Exhibit #1: Hanging garland on mailbox. If one is armed with the proper plastic tool, this activity can take at least 10 minutes. Maybe 12.
This may not seem like much to parents who work outside the home (although I know you all definitely have a deep appreciation of the subject on weekends), but to stay-at-home parents, discovering new reasons for getting out of the house and away from the morning’s ninth game of Chutes and Ladders is like crack. Really good crack, I imagine. Like if this was TV, you’d be buying it from the astonishingly good-looking drug dealer in the VIP section of the club, not the skeezy guy on the corner near the car wash. That’s how good.
Anyway. Moving on.
I discovered all this last year, when Aura and I began what I like to think back on as the Month of What It is Surely Like in Hell, or At Least the Really Undesirable Section of Purgatory. Shortly after Thanksgiving 2008, Aura and I came down with raging colds and prolonged cases of pink eye. Just for fun I also developed an inner-ear infection, whose single redeeming factor was that I could totally gross out strangers with its existence.
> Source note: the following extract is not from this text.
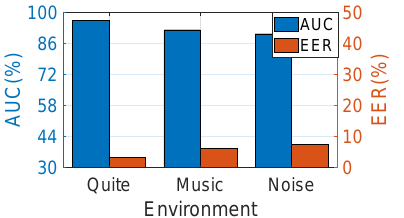
Figure 15. The AUC and EER under difference noise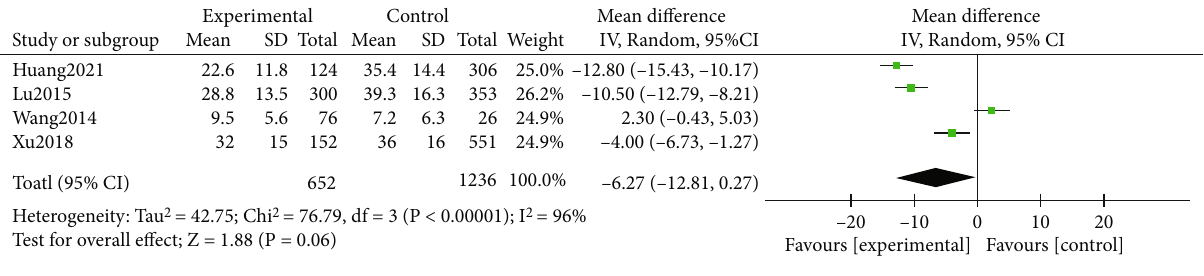
Figure 6: Estimated MD summary for lymphocytes (%).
Before that, I had no idea how easy it is to freak out a grocery-store cashier. You mention “rupture” and “eardrum” in the same sentence and it’s like every single person in a Stop & Shop apron goes pasty. This is very satisfying when they’ve forgotten to scan your frequent-shopper card again. Makes you forget all about the knives stabbing you in the ear.

We interrupt for Exhibit #2: Shopping for and buying holiday socks. Easily takes up another 20 minutes, maybe 25 if you suggest putting on the good patent-leather shoes, too.
Between the two of us, Aura and I were pretty much blind and deaf for two-thirds of December. Yet we adjusted. Though it frustrated her, Aura got used to yelling into my good ear. I slowly became accustomed to wearing glasses instead of contacts, albeit glasses with a prescription four years out of date. Most days we weren’t fit for hobnobbing with others, so every fever-free evening I would plunk Aura in her car seat and we would drive around for an hour, trying to spot new Christmas light displays. It was a merry time, Aura announcing inflatable snowmen at top volume in the direction of my right ear, me weaving on the road, squinting wildly so as not to hit any carolers.
On days when we were feeling particularly frisky and non-contagious, Aura and I would truck on over to Target, where we would ooh and aah over the displays of moving wicker reindeer and point out the artificial Christmas trees we would have bought if Daddy hadn’t been so cheap and insisted on the shortish one with wonky boughs. Then we’d head to a nearby ice-cream shop and take out heaping cups of peppermint-stick ice cream.
It was during these quiet, nearly blind times that I began to fully appreciate the depth and breadth of the Christmas season. So much to do! So much to experience together! If only we weren’t walking, breathing clouds of plague!
And so, in the throes of a rare spell of non-preschool-tainted good health, I enter Christmas Season 2009 with high hopes. Perhaps a little too high, since I believe Aura and I are scheduled to witness 12 tree lightings and pay visits to approximately 36 mall Santas. Such carousing will no doubt tax our immune systems to the brink. But, hey, we have all of January to lie in bed.